• Questions on the material
1 - Name every pipeline or pipeline system mentioned in the report excerpt on pipeline and oil and gas revenues that follows.
2 - In the report excerpt on pipeline and oil and gas revenues below, what was the average throughput on the GA 350 Pipeline during the first six months of 2008?

• Quoted passage
During the first six months of 2008, revenues from pipeline operations increased to $1,243,219 as compared to $1,091,575 in 2007. The increase in revenue was primarily attributable to an increase in throughput on the GA 350 Pipeline. Throughput on the Blue Dolphin System during the first six months of 2008 and 2007 averaged 21.2 MMcf of gas per day. Average throughput on the GA 350 Pipeline was 25.5 MMcf of gas per day during the first six months of 2008 as compared to 18.7 MMcf of gas per day during the first six months of 2007. We have significant available capacity on the Blue Dolphin System, the GA 350 Pipeline and the inactive Omega Pipeline. We believe that the pipelines are in geographic market areas that are of interest to oil and gas operators. This assessment is based on leasing activity and information obtained directly from the operators of properties near our pipelines.
Ultimately, the future utilization of our pipelines and related facilities will depend upon the success of drilling programs around our pipelines, as well as attraction and retention of producers/shippers to the pipeline systems. If we are successful in our efforts to attract additional shippers to our pipelines, we would gain additional throughput resulting in additional revenues. Additional throughput will be required to offset the natural decline in throughput from existing wells as reserves are depleted.
We recognized gross oil and gas sales revenues of $424,273 and $384,348 for the six months ended June 30, 2008 and 2007, respectively.
Revenues from our working interest in High Island Block 37 have declined as the rate of production has declined. High Island Block 37 production averaged approximately 5.4 MMcf of gas per day in 2007. The A-2 well experienced production problems in April 2007 and was shut in for approximately eight months. The well began producing again in December 2007, and is currently producing at a rate of approximately 2 MMcf of gas per day. We believe that the A-2 well could continue to produce until late 2008, however, the well could deplete faster than currently anticipated or could develop production problems resulting in the cessation of production. The B-1 well went off production in January 2008. Production from that well has not yet been re-established. At this time last year the B-1 well was producing approximately 5 MMcf of gas per day. The resulting decline in the aggregate production from High Island Block 37 is approximately 60%. We elected to participate in an exploratory well in High Island Block 37 at our 2.8% working interest. Drilling of the well commenced in mid April 2008. Subsequent to the end of the current quarter, the well was determined to be non-commercial and will be plugged and abandoned in the third quarter.
The High Island Block A-7 well experienced production problems in the second quarter 2007. The well has produced only intermittently since. It is currently shut in and may have reached the end of its productive life. The well averaged approximately 0.7 MMcf of gas per day in 2007. Future plans for the block have not been determined.

• Provided data

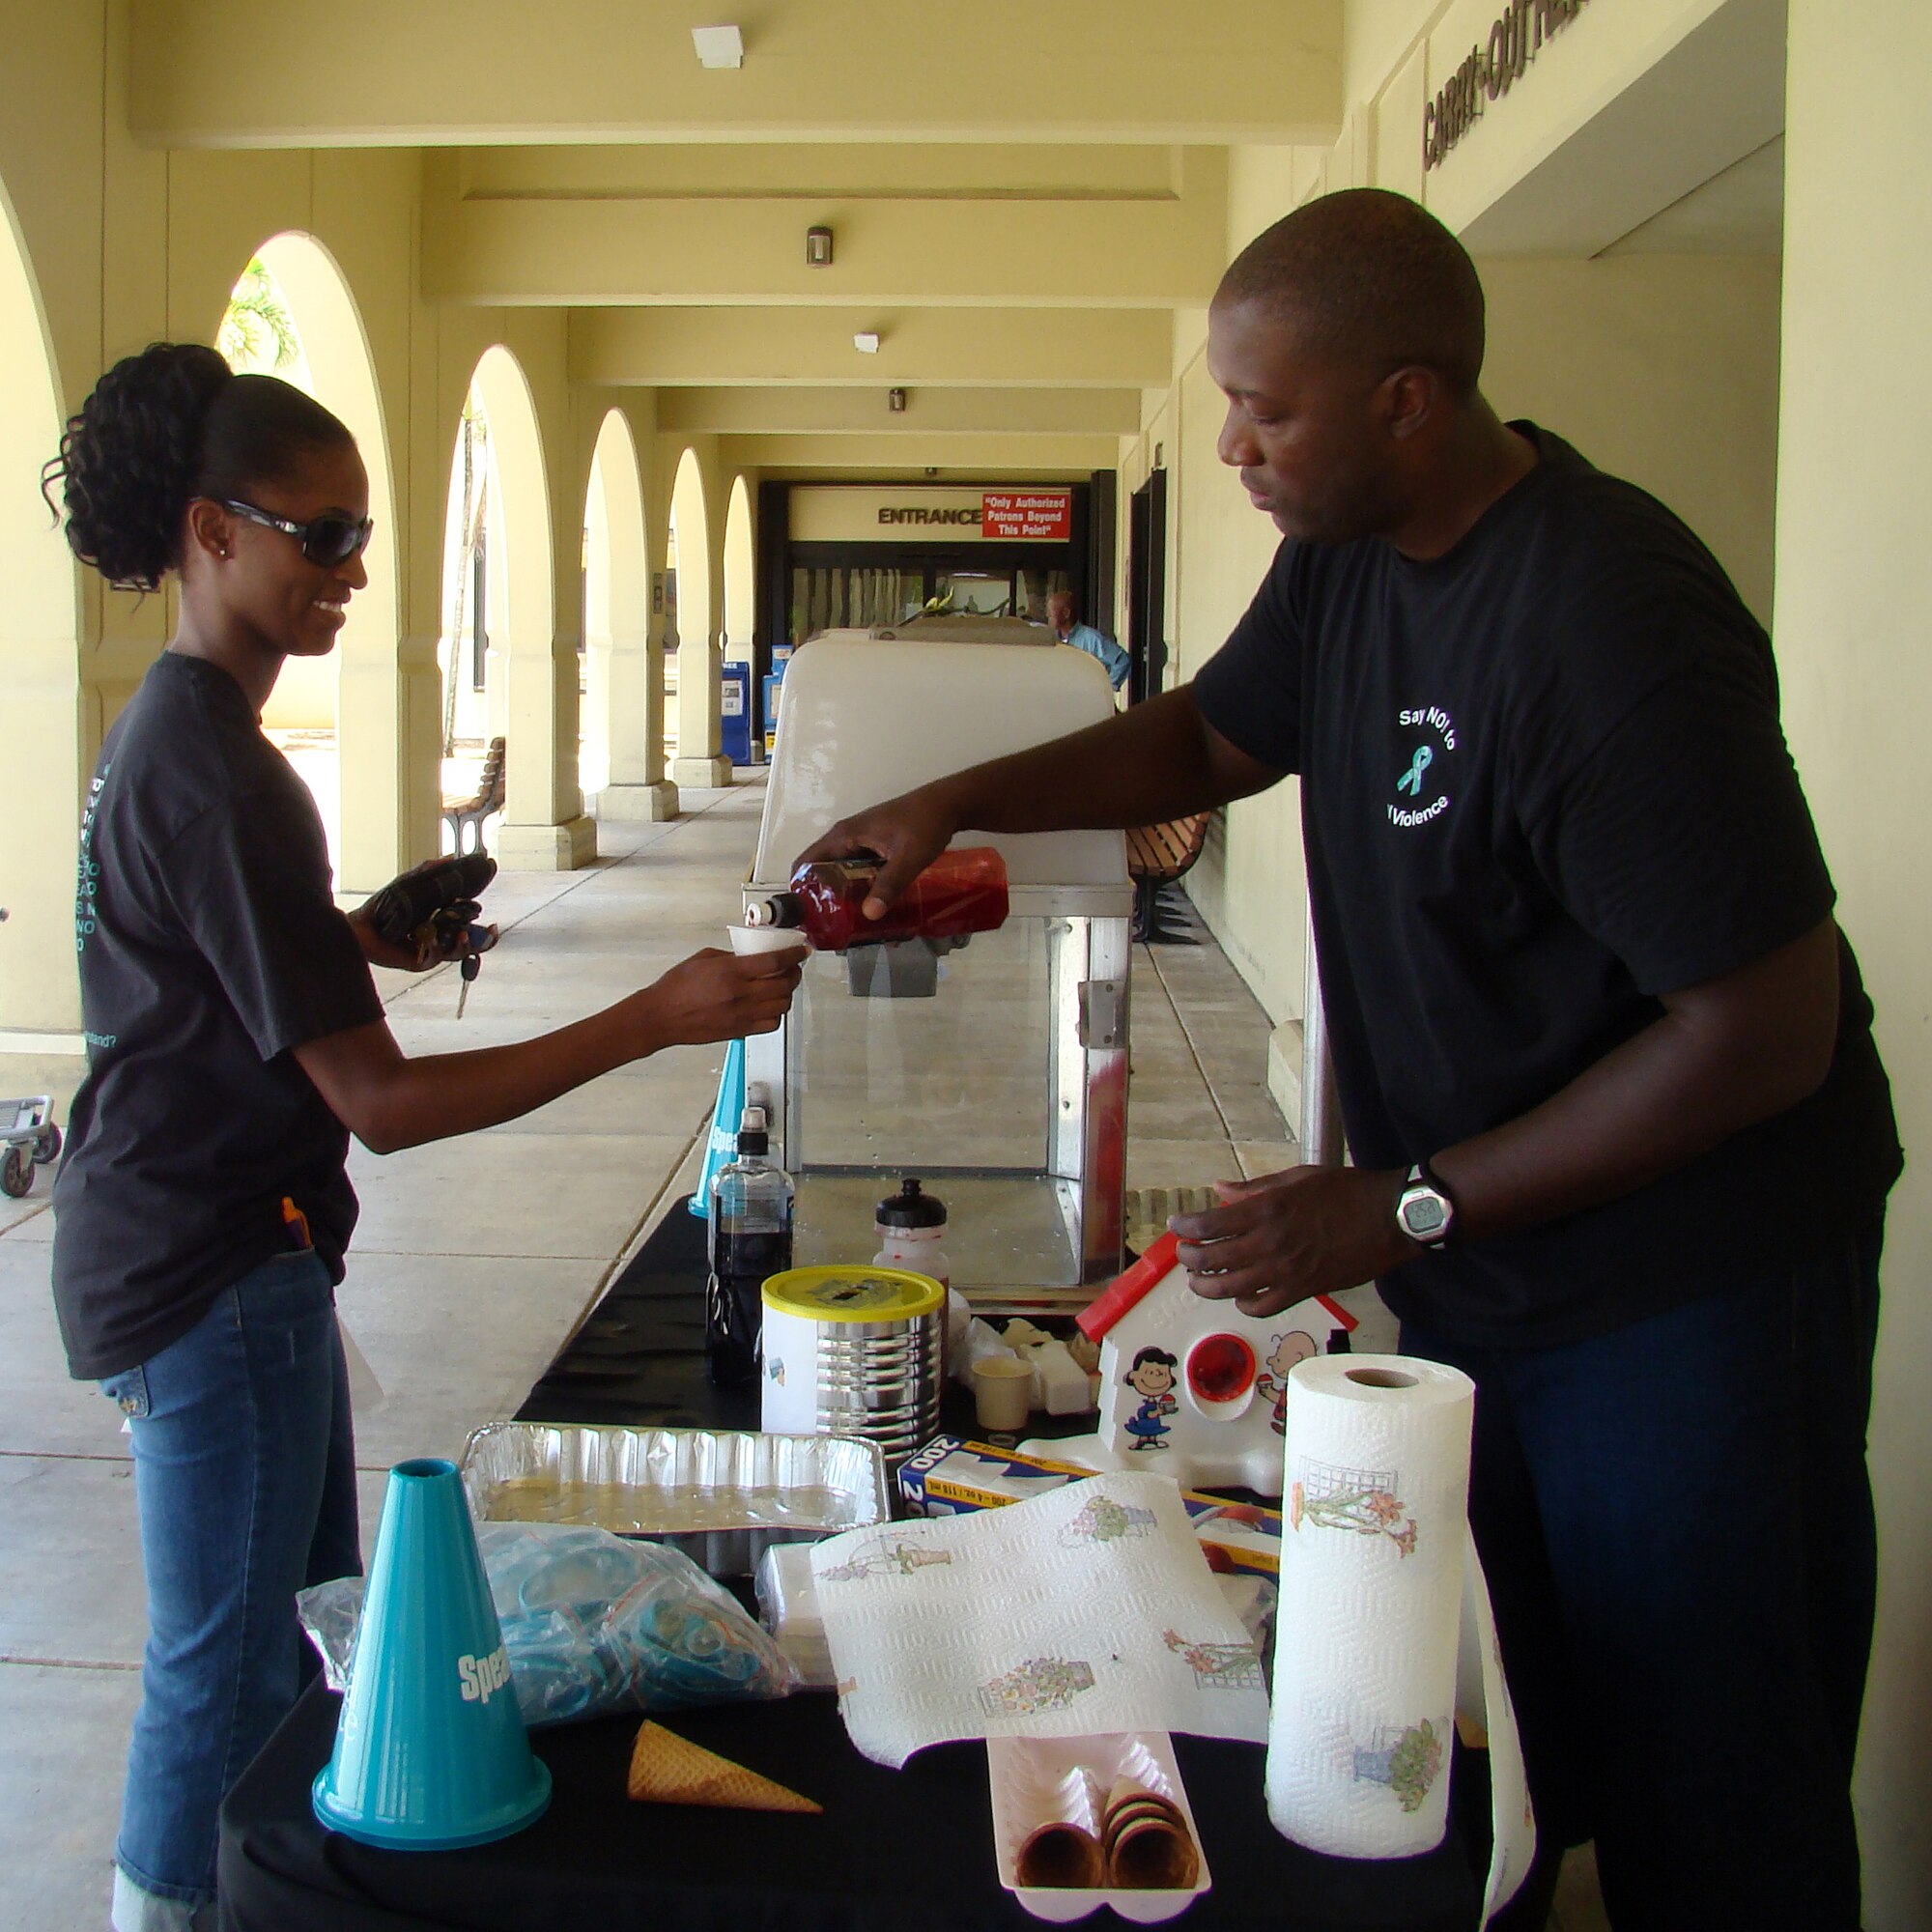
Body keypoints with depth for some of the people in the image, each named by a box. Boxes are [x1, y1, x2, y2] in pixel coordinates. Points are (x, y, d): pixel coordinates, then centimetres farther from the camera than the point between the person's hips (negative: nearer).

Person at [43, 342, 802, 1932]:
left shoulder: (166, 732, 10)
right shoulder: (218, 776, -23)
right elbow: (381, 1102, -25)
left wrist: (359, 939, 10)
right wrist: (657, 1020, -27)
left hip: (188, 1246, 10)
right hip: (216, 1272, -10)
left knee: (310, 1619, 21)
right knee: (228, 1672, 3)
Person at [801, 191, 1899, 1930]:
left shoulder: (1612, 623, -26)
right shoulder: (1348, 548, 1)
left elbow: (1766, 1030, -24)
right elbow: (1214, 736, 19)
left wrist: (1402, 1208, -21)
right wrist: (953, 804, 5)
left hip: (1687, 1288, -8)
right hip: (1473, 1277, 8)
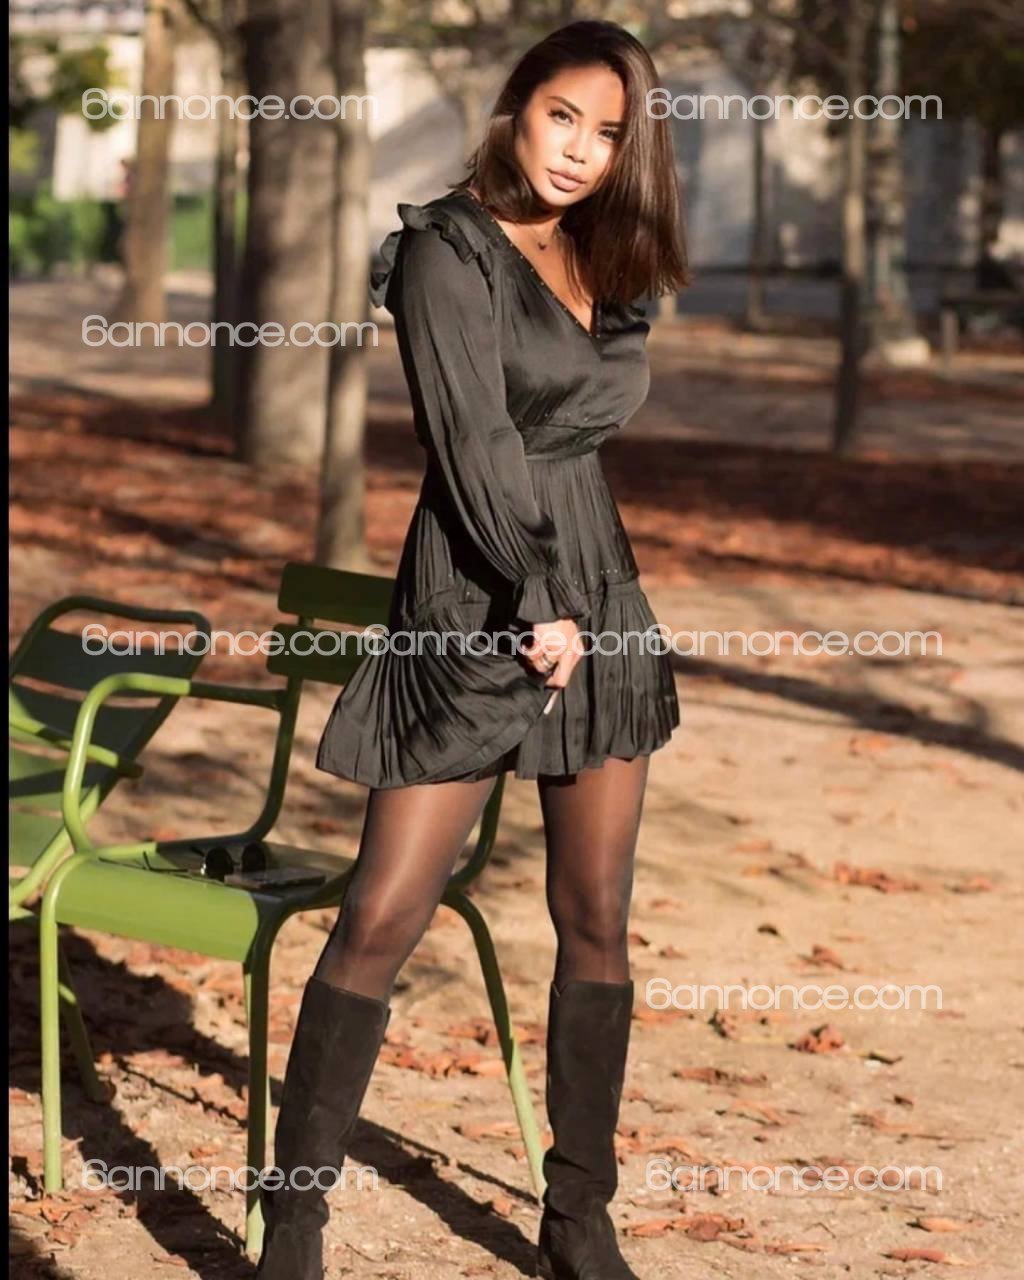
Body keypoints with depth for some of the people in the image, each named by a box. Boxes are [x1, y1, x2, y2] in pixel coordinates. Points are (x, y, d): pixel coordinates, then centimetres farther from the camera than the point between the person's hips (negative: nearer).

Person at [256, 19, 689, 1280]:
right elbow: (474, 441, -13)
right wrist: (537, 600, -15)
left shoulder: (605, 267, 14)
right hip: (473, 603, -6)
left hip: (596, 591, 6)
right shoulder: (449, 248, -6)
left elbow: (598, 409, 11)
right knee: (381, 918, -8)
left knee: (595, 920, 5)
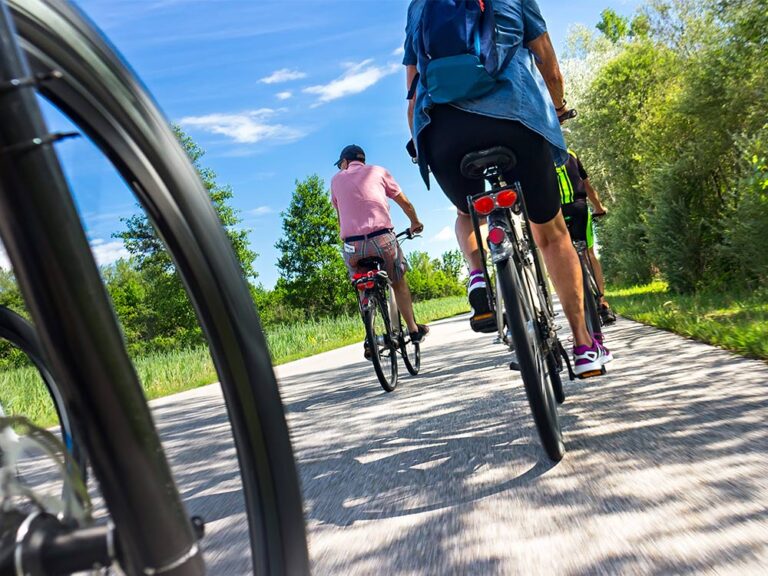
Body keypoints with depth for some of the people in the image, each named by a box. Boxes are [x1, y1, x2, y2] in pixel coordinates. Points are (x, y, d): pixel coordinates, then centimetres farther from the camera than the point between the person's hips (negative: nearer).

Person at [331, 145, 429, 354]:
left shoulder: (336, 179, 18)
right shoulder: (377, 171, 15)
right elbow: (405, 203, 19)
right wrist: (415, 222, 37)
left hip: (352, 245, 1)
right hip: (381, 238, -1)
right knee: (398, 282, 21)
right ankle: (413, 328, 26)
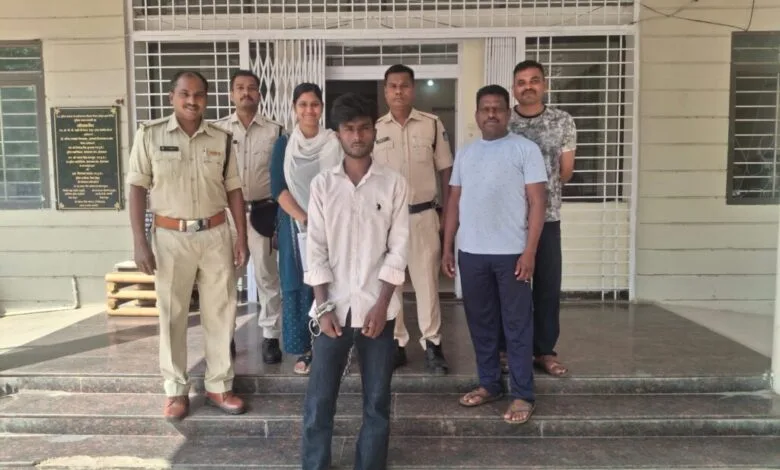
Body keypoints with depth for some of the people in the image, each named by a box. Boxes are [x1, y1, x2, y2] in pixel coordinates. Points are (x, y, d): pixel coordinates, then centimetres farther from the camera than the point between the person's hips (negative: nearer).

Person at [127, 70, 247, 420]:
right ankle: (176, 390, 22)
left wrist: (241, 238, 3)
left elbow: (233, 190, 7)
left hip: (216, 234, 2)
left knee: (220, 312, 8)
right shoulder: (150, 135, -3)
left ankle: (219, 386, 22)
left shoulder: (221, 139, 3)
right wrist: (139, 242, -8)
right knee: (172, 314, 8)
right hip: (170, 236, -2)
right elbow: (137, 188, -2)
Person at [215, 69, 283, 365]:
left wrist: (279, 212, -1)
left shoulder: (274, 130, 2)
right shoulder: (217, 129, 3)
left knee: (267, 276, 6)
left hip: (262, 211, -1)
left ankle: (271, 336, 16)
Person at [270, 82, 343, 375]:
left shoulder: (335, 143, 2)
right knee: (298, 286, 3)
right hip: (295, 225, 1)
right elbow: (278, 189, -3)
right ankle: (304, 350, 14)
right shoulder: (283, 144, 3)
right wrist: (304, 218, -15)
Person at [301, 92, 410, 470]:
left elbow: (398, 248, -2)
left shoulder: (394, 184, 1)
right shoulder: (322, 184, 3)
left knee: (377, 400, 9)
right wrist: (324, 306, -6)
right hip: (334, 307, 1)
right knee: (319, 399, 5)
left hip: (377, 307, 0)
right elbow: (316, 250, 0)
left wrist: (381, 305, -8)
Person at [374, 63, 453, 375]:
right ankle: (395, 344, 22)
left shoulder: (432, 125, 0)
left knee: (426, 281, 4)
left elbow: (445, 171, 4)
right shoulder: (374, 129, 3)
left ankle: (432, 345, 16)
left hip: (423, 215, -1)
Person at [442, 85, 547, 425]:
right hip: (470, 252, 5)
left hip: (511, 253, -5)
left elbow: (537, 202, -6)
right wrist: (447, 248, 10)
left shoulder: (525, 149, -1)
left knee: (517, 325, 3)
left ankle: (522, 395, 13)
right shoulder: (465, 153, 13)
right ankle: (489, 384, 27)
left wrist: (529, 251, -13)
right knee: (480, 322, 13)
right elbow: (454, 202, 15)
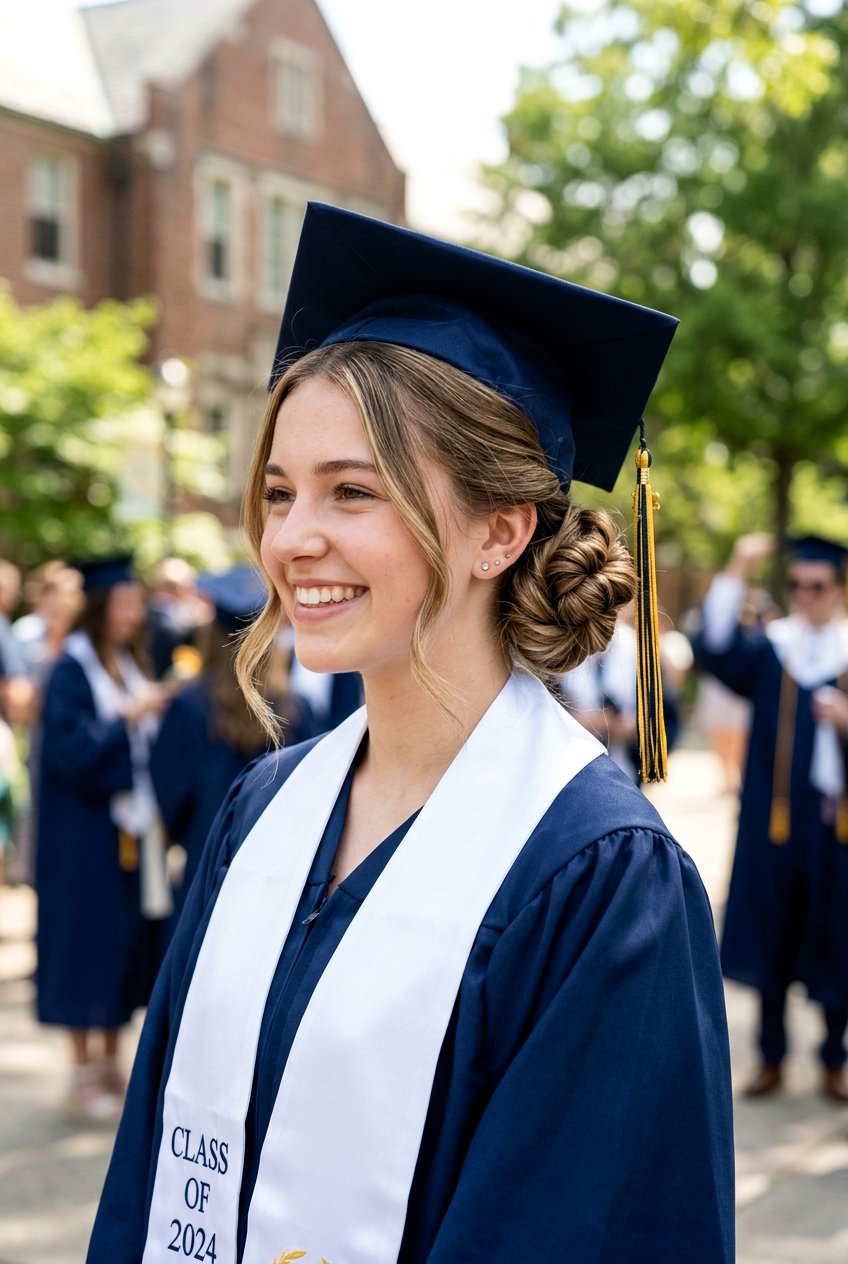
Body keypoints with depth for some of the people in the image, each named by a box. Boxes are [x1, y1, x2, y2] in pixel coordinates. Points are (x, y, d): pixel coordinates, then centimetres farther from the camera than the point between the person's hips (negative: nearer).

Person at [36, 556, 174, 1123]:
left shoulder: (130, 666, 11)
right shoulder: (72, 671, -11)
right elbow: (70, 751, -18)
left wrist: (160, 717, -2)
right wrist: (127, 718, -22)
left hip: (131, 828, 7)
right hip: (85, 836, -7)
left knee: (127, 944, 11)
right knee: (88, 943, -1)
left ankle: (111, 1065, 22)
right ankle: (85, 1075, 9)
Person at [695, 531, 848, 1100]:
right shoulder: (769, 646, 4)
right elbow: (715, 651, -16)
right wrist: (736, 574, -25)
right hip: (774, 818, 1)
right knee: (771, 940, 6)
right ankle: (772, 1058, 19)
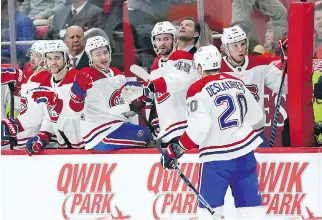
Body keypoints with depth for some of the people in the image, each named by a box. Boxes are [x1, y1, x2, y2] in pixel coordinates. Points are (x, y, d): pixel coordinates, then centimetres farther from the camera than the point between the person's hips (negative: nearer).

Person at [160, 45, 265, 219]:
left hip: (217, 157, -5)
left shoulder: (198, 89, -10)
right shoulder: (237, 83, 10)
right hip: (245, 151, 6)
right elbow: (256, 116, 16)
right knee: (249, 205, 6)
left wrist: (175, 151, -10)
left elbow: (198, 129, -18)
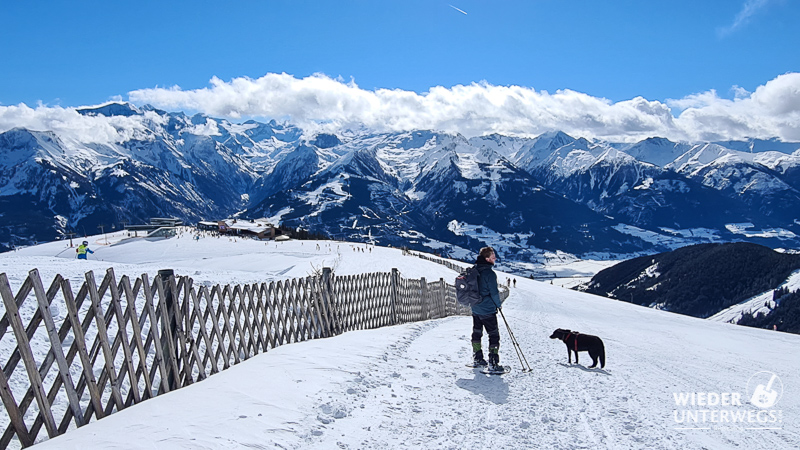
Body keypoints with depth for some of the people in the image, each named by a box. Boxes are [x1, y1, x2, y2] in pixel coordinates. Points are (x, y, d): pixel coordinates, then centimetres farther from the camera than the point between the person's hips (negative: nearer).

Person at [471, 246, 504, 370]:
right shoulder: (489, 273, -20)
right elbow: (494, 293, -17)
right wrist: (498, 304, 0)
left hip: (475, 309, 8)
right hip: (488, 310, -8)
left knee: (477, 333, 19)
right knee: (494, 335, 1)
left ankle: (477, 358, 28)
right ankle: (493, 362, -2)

• Exercise responses
1 -
Blue Dolphin System
GA 350 Pipeline
Omega Pipeline

2 - 25.5 MMcf of gas per day.